Open Letters Monthly: "The thousands of fans Wilson made with his fantastic novel A Small Death in Lisbon will find everything to please them here."
Date: May 13 2015
One of the newest entries in the beguiling “World Noir” series from Europa Editions is Robert Wilson’s florid, intensely gripping You Will Never Find Me, in which his two main characters, kidnap experts Charles Boxer and Detective Inspector Mercy Danquah, are confronted with a missing-person case of the most personal kind: their daughter Amy has secretly packed up and run away from Mercy’s London home, leaving behind a note assuring her parents she has money and won’t be living on the street, asking them not to come looking for her, and ending with a line that reads like a mocking challenge: you will never find me.
Both parents are naturally shocked and mortified by this; they’ve been busy with their own lives and careers and are the first to admit their relationship with Amy has been neither attentive nor, lately, particularly caring. And their shock only deepens when they contact the police and discover that Amy was one step ahead of them there as well, having left a detailed note with the police asserting that she was leaving of her own free will, didn’t wish to be found, and was, after all, technically an adult. The two police officers who reluctantly talk to the worried parents as the novel opens are less than sympathetic, which prompts Mercy to launch into one of the bizarrely artificial yet oddly compelling arias of personal exposition to which all of Wilson’s characters are prone (reading his books is like reading a version of Richard Price who’s interested in – and competent at – plotted fiction):
‘Maybe you don’t know what it’s like to love a child,’ said Mercy. ‘There’s no choice and you don’t have any control over it from the moment they’re born. It’s not like being with a guy and thinking, look at all the grief I’m getting from this arsehole, time to move on. The child is a part of you. It would be like walking away from the best part of myself. And now she’s gone I don’t feel, thank God for that, at last I’ve got some … what’s it called? Me time, whatever that is. What I feel, Detective Sergeant Jones, is complete emptiness, as if the best love I’ve ever known has buggered off. And it’s my fault. I’m the failure. She loved me.’
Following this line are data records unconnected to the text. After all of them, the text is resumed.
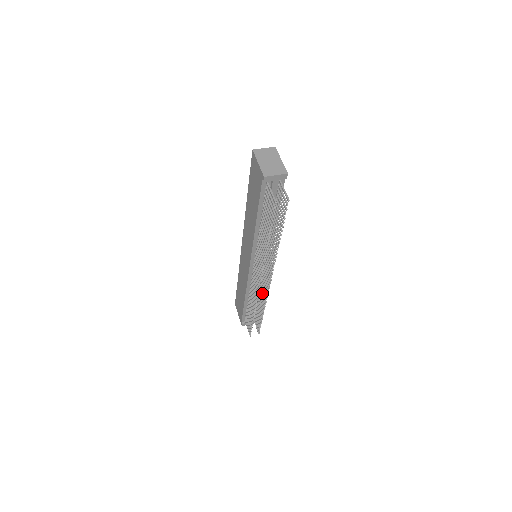
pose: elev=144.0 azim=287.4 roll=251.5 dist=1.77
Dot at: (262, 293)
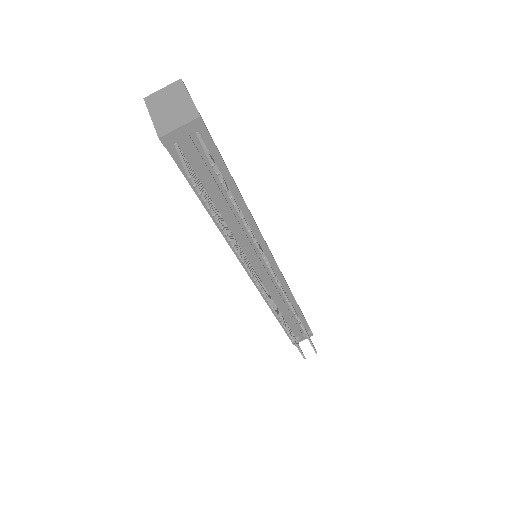
Dot at: occluded
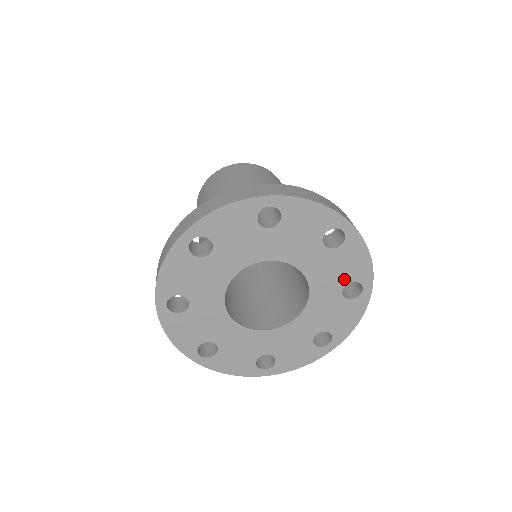
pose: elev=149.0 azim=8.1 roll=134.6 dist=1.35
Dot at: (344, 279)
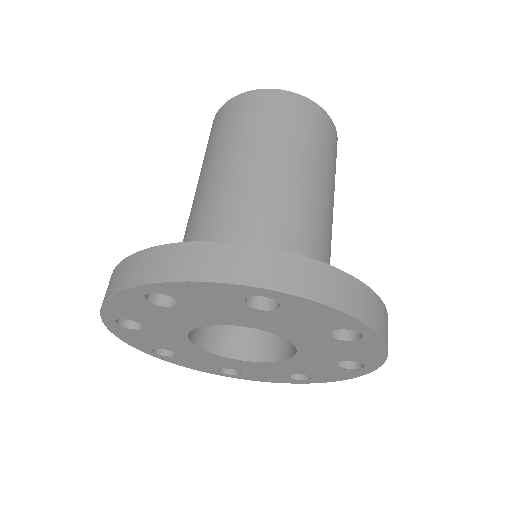
Dot at: (321, 328)
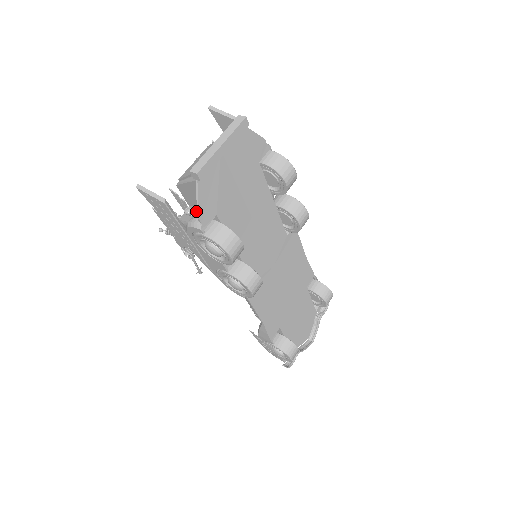
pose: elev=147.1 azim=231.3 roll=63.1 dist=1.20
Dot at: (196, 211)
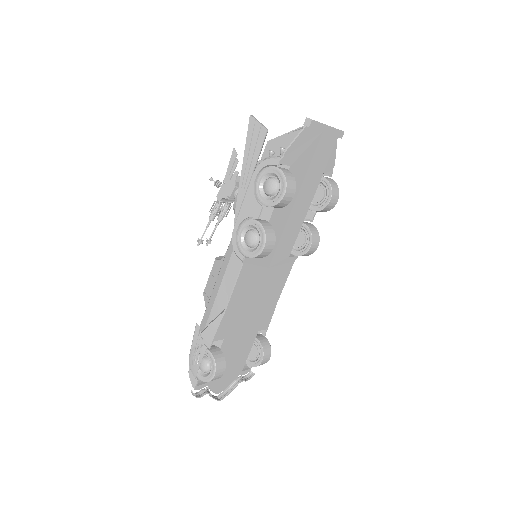
Dot at: (284, 149)
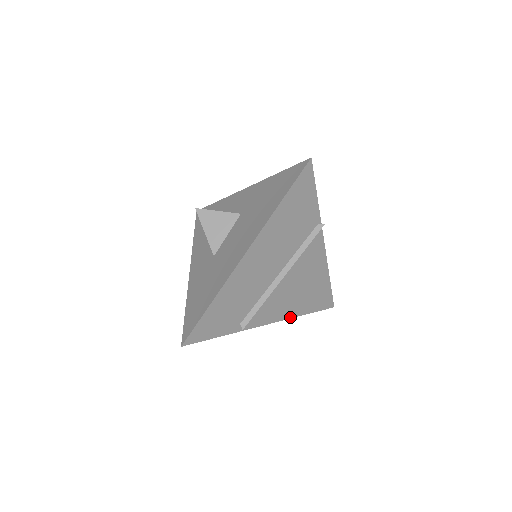
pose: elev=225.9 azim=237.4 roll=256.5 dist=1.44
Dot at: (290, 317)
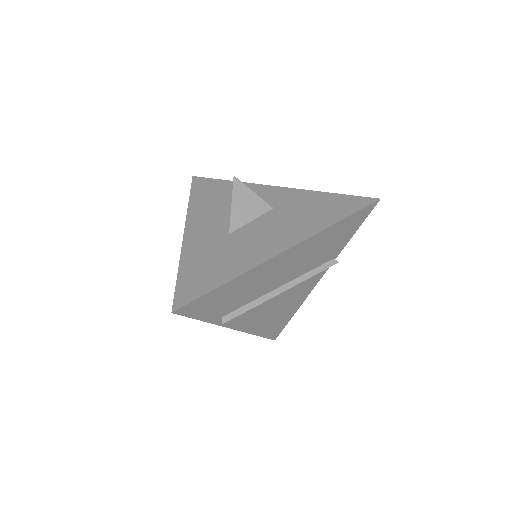
Dot at: (249, 332)
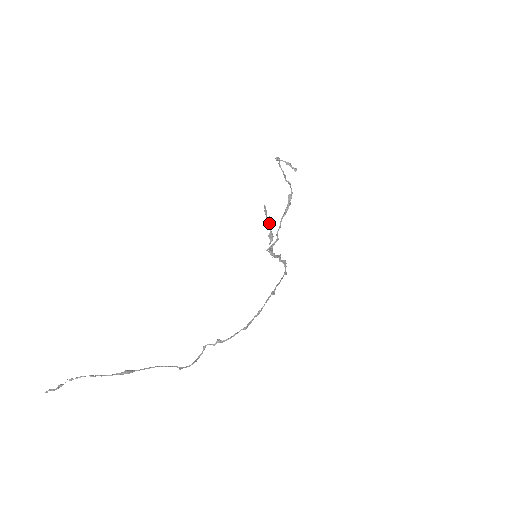
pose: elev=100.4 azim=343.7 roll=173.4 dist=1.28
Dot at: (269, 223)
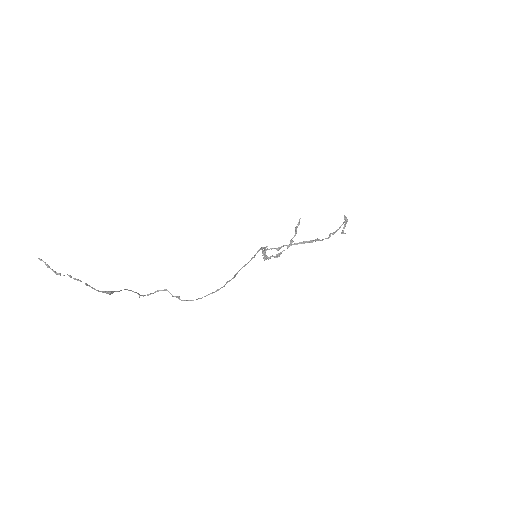
Dot at: (288, 247)
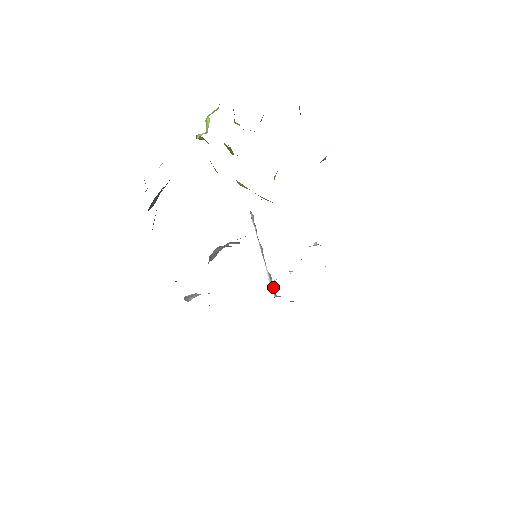
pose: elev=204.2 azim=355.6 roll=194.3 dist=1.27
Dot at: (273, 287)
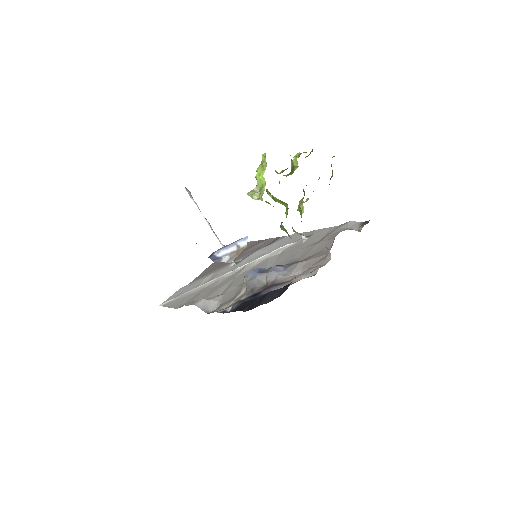
Dot at: occluded
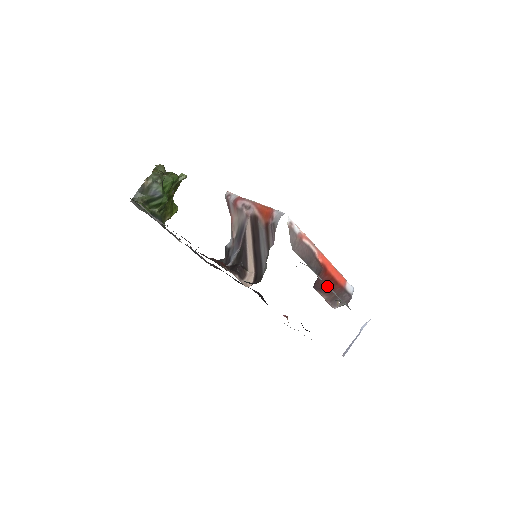
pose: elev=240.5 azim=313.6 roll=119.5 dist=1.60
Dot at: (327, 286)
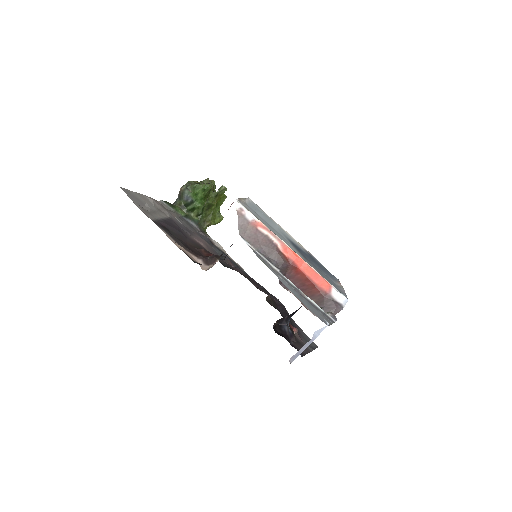
Dot at: (303, 287)
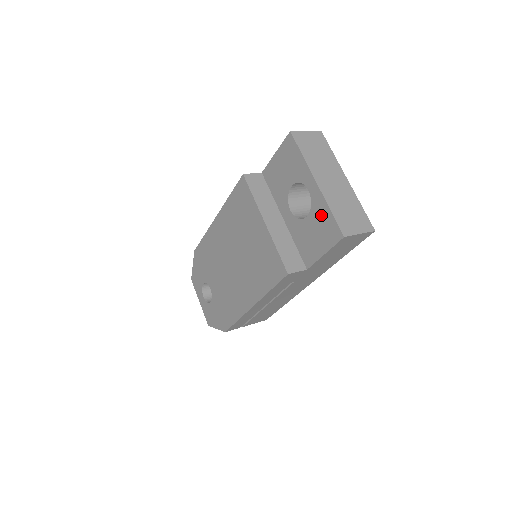
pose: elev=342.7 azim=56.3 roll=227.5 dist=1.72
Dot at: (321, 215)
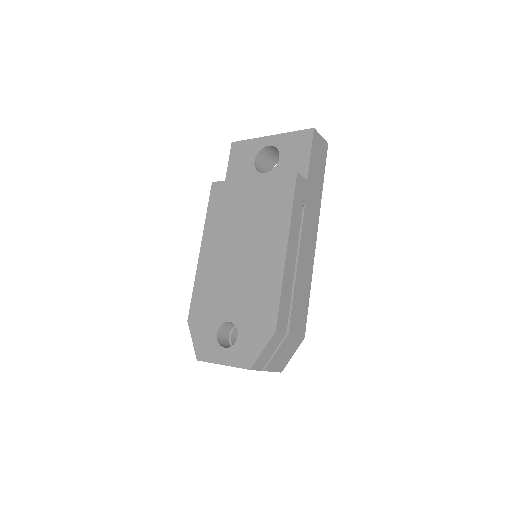
Dot at: (289, 142)
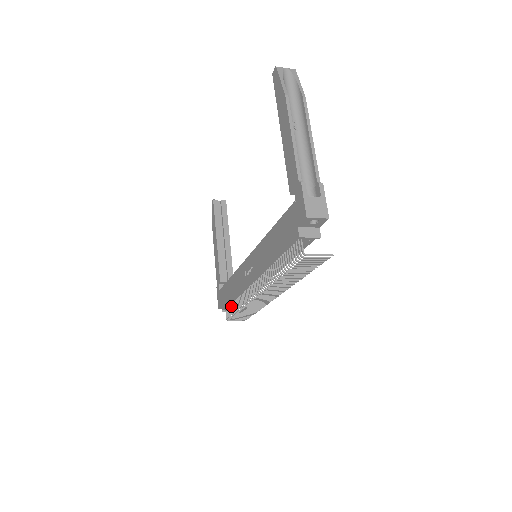
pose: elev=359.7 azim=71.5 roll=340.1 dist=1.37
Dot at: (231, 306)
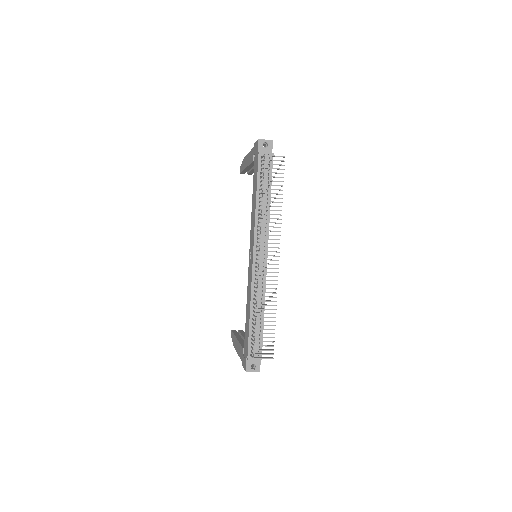
Dot at: (252, 332)
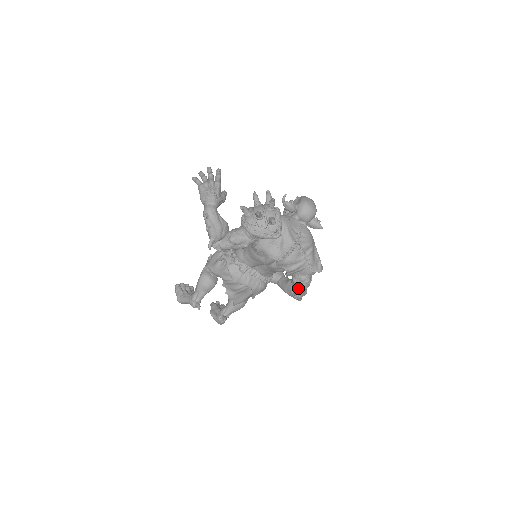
Both parents set about at once to find the daughter who doesn’t want to be found, and Wilson’s narrative is by this point already shifting between their corner of the story and the corner belonging to his book’s hands-down most interesting character, a Colombian drug dealer nicknamed El Ossito, the little bear, a heavily-muscled and seedily charismatic killer who seems never at any point in his life to have been innocent. Even his warmest memories are steeped in blood:
Pig killing. La matanza. He’d been to a few in his time. Something human tremble on the outer limits of his mind as he remembered children running around the farm while the men, having killed the pig and bled it out, scalded it and scraped off the bristles, leaving a perfectly pink corpse. This they hung up by its hocks, and, as the pit was unzipped with a blade, the women went in and hauled out the guts into massive metal bowls. The dogs came skipping around, tails wagging, heads lowering, looking for a bit of generosity. The women turned away, blood-spattered from the clean, pink corpse, as if from a freshly murdered husband.
El Ossito quickly tops the list of suspects Boxer and Danquah hope might be able to lead them to their daughter, and Wilson so expertly complicates this plot with another kidnapping that after roughly page 35 there isn’t a single dull or even static passage anywhere in the book. This is police-procedural writing elevated very nearly to Reginald Hill levels.
“Who the hell are you?” a character asks Boxer at one point, to which he replies, “I’m an angry father.” “Right,” his questioner replies, “but you’re not an ordinary angry father. You’re very cool for an angry man. You’re thinking clearly … clearly but dangerously.” It’s to Wilson’s credit that such a “clearly but dangerously” description could apply equally well to half a dozen of his characters, all of whom are etched to crisp perfection. The thousands of fans Wilson made with his fantastic novel A Small Death in Lisbon will find everything to please them here.